Nossa abundância é emocional, espiritual, relacional. É a capacidade de transformar qualquer encontro em celebração, qualquer dor em música, qualquer luta em resistência criativa.
Enquanto o Norte global mede tudo em números e métricas de produtividade, a gente aqui embaixo sabe que riqueza de verdade está na conexão, na vivência, no que não se quantifica mas se sente no peito.
Mas tem uma escassez real que a gente precisa enfrentar com urgência: a escassez de autoestima coletiva.
a escassez que nos paralisa é a falta de crença em nós mesmos como protagonistas da nossa própria história.
A gente não se vê como potência porque fomos educados para olhar sempre para fora, para o "primeiro mundo" como referência do que é bom, do que funciona, do que vale a pena. Viramos especialistas em nos desvalorizar. Em achar que o que vem de fora é sempre melhor, mais sério, mais inovador.
Essa é a escassez que nos paralisa. A falta de crença em nós mesmos como protagonistas da nossa própria história. Enquanto a gente não resolver isso, vamos continuar exportando talento, vendendo empresa por uma fração do valor real e aceitando migalhas em troca da nossa abundância.

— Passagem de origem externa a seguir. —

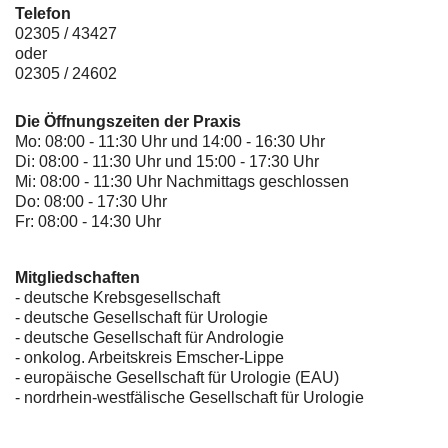
Telefon
02305 / 43427
oder
02305 / 24602
Die Öffnungszeiten der Praxis
Mo: 08:00 - 11:30 Uhr und 14:00 - 16:30 Uhr
Di: 08:00 - 11:30 Uhr und 15:00 - 17:30 Uhr
Mi: 08:00 - 11:30 Uhr Nachmittags geschlossen
Do: 08:00 - 17:30 Uhr
Fr: 08:00 - 14:30 Uhr
Mitgliedschaften
- deutsche Krebsgesellschaft
-
deutsche Gesellschaft für Urologie
-
deutsche Gesellschaft für Andrologie
-
onkolog. Arbeitskreis Emscher-Lippe
- europäische Gesellschaft für Urologie (EAU)
- nordrhein-westfälische Gesellschaft für Urologie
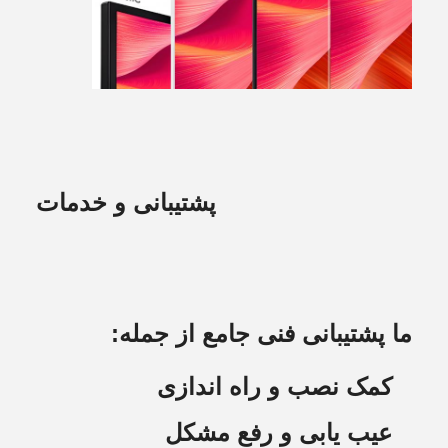
پشتیبانی و خدمات
ما پشتیبانی فنی جامع از جمله:
کمک نصب و راه اندازی
عیب یابی و رفع مشکل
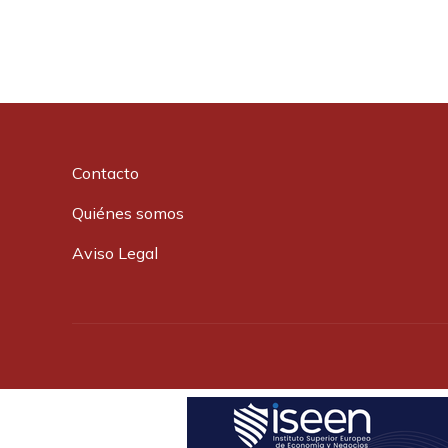
Contacto
Quiénes somos
Aviso Legal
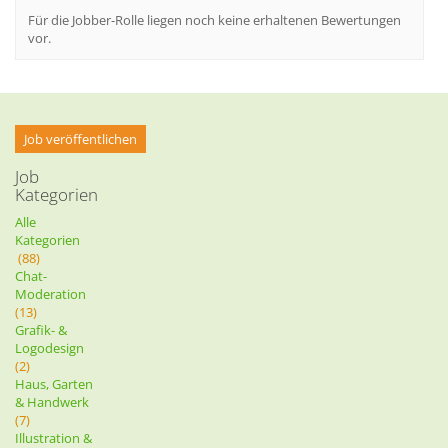
Für die Jobber-Rolle liegen noch keine erhaltenen Bewertungen
vor.
Job veröffentlichen
Job
Kategorien
Alle
Kategorien
(88)
Chat-
Moderation
(13)
Grafik- &
Logodesign
(2)
Haus, Garten
& Handwerk
(7)
Illustration &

O futuro da tecnologia, da mídia e do marketing não vai ser construído só replicando fórmulas do Vale do Silício. Vai ser construído quando a gente entender que temos aqui as condições, a criatividade e a urgência necessárias para criar soluções que o mundo precisa.
Então fica a pergunta: quando é que a gente vai parar de se ver com os olhos de quem nos explora e começar a nos ver com os nossos próprios olhos?